Shear-wave splitting (seismic birefringence) shows that fluid-saturated microcracks throughout the Earth's crust are so closely-spaced they verge on fracturing and hence are critical-systems. Such criticality imposes fundamental new properties on conventional sub-critical geophysics that resolve several previously inexplicable geophysical anomalies as well as implying a New Geophysics that has implications and applications for almost all solid-earth processes and operations including particularly hydrocarbon-production, carbon-sequestration, and forecasting-earthquakes, as well as suggesting new techniques for investigating currently-important solid-earth processes. This review summarises this new understanding of fluid-rock deformation where the new properties include: monitorability, calculability, predictability, universality, and extreme sensitivity to initial conditions. These new properties suggest that New Geophysics is a fundamental advance in solid-earth geoscience.

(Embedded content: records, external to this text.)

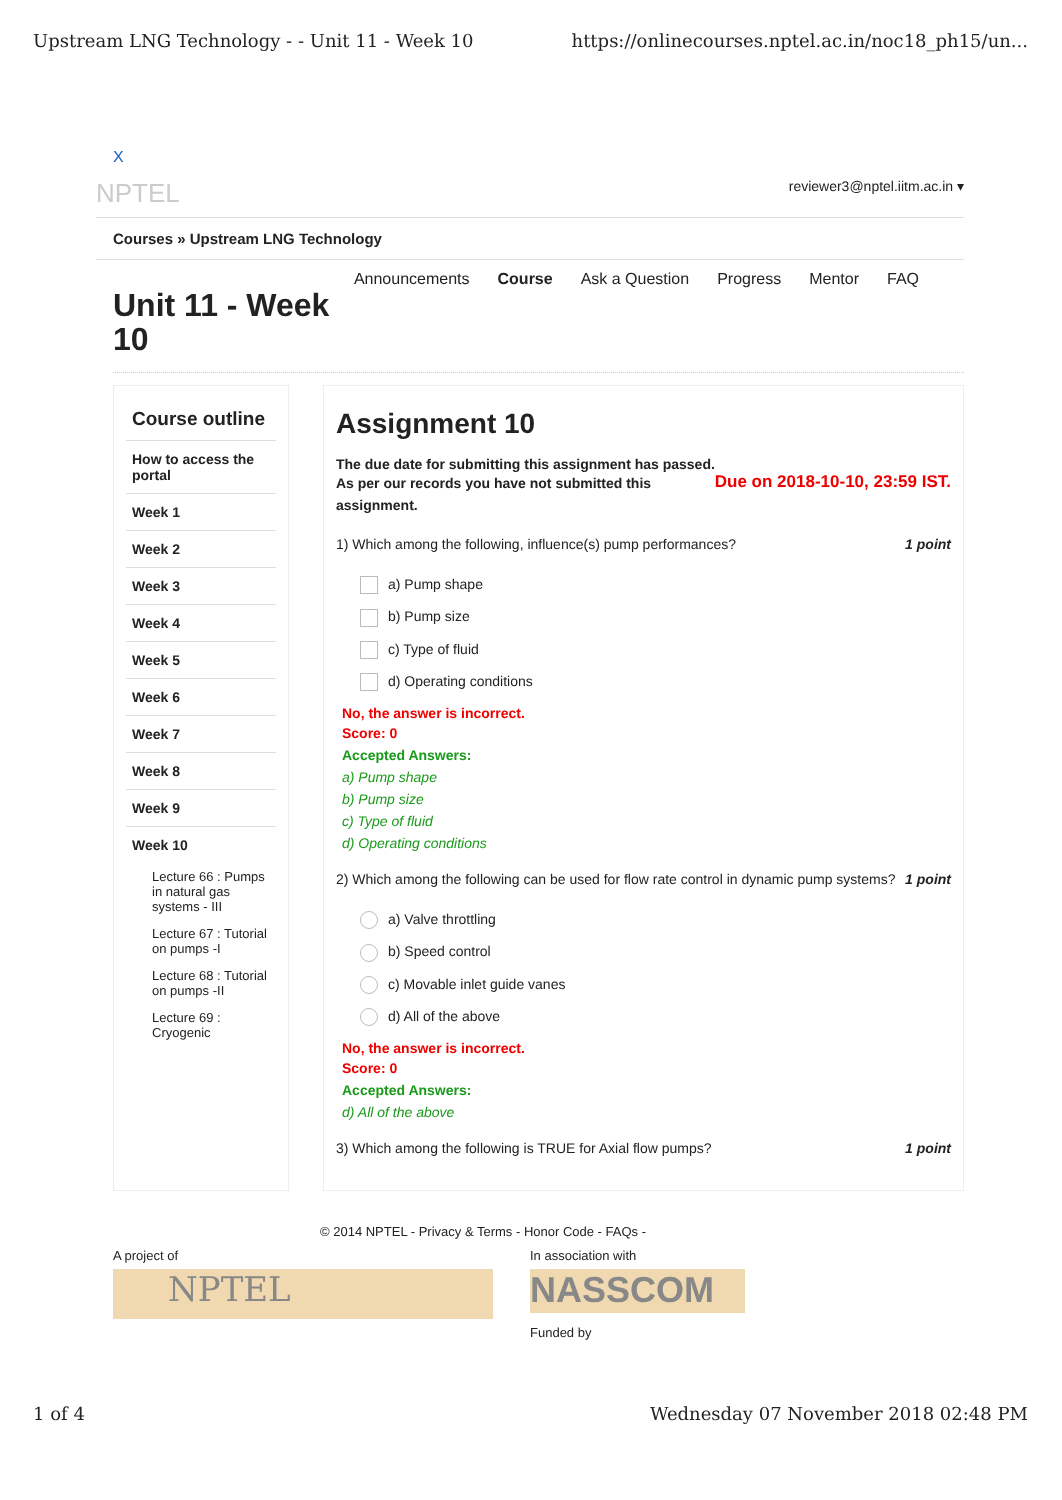Upstream LNG Technology - - Unit 11 - Week 10 https://onlinecourses.nptel.ac.in/noc18_ph15/un...
X
NPTEL reviewer3@nptel.iitm.ac.in ▾
Courses » Upstream LNG Technology
Announcements Course Ask a Question Progress Mentor FAQ
Unit 11 - Week 10
Course outline
How to access the portal
Week 1
Week 2
Week 3
Week 4
Week 5
Week 6
Week 7
Week 8
Week 9
Week 10
Lecture 66 : Pumps in natural gas systems - III
Lecture 67 : Tutorial on pumps -I
Lecture 68 : Tutorial on pumps -II
Lecture 69 : Cryogenic
Assignment 10
The due date for submitting this assignment has passed.
As per our records you have not submitted this assignment. Due on 2018-10-10, 23:59 IST.
1) Which among the following, influence(s) pump performances? 1 point
a) Pump shape
b) Pump size
c) Type of fluid
d) Operating conditions
No, the answer is incorrect.
Score: 0
Accepted Answers:
a) Pump shape
b) Pump size
c) Type of fluid
d) Operating conditions
2) Which among the following can be used for flow rate control in dynamic pump systems? 1 point
a) Valve throttling
b) Speed control
c) Movable inlet guide vanes
d) All of the above
No, the answer is incorrect.
Score: 0
Accepted Answers:
d) All of the above
3) Which among the following is TRUE for Axial flow pumps? 1 point
© 2014 NPTEL - Privacy & Terms - Honor Code - FAQs -
A project of
NPTEL
In association with
NASSCOM
Funded by
1 of 4 Wednesday 07 November 2018 02:48 PM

Conventionally, in situ rocks in the uppermost half of the crust are considered to be brittle and elastically isotropic, except where heavily fractured rocks induce seismic anisotropy and cause shear-wave splitting. However, there are several unexplained anomalies:

  1. Stress-aligned shear-wave splitting, indicating some form of anisotropy is almost universally observed throughout the Earth's crust and uppermost mantle;

  2. The inability of oil companies, despite immense research investment, to extract more than an average of 30% to 40% of the oil in any reservoir.

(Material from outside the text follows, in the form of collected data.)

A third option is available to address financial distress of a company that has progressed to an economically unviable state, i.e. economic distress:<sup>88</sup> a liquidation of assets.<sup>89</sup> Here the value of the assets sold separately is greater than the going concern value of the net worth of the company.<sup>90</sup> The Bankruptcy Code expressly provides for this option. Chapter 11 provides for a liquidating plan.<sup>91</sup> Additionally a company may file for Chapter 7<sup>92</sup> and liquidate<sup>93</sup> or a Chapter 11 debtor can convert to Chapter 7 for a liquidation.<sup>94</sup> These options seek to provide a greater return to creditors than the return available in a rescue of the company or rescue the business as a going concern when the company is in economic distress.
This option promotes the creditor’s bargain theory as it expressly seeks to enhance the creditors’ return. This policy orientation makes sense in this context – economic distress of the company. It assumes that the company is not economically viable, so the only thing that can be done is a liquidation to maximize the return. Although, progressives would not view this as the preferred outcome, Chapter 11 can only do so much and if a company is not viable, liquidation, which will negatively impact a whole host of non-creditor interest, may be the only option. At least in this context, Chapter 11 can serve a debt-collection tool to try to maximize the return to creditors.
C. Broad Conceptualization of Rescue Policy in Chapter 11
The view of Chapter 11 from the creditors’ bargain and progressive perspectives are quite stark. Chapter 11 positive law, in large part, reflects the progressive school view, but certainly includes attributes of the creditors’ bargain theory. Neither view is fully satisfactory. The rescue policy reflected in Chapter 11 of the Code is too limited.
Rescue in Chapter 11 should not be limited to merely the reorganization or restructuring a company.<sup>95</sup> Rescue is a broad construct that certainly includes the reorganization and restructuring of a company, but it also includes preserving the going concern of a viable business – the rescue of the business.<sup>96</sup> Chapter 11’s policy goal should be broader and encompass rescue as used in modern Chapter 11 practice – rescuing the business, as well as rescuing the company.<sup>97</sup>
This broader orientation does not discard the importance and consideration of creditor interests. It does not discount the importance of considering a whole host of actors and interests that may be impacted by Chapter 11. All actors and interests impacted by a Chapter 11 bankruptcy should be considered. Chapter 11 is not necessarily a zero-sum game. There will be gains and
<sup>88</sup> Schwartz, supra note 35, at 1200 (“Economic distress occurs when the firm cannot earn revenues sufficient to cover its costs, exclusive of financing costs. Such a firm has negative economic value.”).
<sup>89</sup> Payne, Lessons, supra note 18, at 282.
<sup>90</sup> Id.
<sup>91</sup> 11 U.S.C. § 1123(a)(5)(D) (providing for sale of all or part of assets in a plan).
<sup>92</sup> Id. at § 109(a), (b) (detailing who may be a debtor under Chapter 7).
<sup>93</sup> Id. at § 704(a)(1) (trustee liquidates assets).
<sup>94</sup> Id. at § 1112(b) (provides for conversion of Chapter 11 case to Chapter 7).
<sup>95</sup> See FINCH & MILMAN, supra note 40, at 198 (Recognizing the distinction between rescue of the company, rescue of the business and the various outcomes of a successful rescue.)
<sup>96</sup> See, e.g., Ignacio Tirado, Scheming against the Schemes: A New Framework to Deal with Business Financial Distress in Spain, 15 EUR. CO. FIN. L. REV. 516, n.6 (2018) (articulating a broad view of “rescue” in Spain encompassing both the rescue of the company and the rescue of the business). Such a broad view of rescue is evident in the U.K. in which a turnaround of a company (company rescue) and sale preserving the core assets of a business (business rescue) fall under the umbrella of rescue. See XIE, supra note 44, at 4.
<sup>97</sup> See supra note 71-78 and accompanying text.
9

  3. Why in situ rock is so weak to shear-stress that the stress drops at earthquakes are typically 2 to 4MPa independent of the enormous range of the earthquake energy release.

We identify further anomalies below. Note that we are so accustomed to many of these anomalies that they are seldom questioned. They are merely accepted as the way in situ rocks behave, without appreciating the underlying dilemma that we cannot understand the mechanisms. We review evidence that pervasive distributions of stress-aligned fluid-saturated microcracks in almost all rocks in the crust are so closely-spaced they are critical-systems.